## Activity
Please repeat the lines of the records below, switching "Whisky" to "Whiskey" wherever it occurs and keeping everything else the same. Omit the pictures.

Extracted page text data
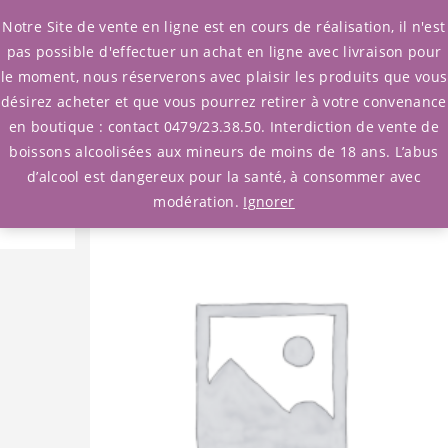
0
Notre Site de vente en ligne est en cours de réalisation, il n'est
pas possible d'effectuer un achat en ligne avec livraison pour
le moment, nous réserverons avec plaisir les produits que vous
Accueil
/
Whisky
/
Ecosse
désirez acheter et que vous pourrez retirer à votre convenance
/ Whisky Bruichladdich Cuvée 640 Eroïca
en boutique : contact 0479/23.38.50. Interdiction de vente de
boissons alcoolisées aux mineurs de moins de 18 ans. L’abus
d’alcool est dangereux pour la santé, à consommer avec
modération.
Ignorer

## Your response
0
Notre Site de vente en ligne est en cours de réalisation, il n'est
pas possible d'effectuer un achat en ligne avec livraison pour
le moment, nous réserverons avec plaisir les produits que vous
Accueil
/
Whiskey
/
Ecosse
désirez acheter et que vous pourrez retirer à votre convenance
/ Whiskey Bruichladdich Cuvée 640 Eroïca
en boutique : contact 0479/23.38.50. Interdiction de vente de
boissons alcoolisées aux mineurs de moins de 18 ans. L’abus
d’alcool est dangereux pour la santé, à consommer avec
modération.
Ignorer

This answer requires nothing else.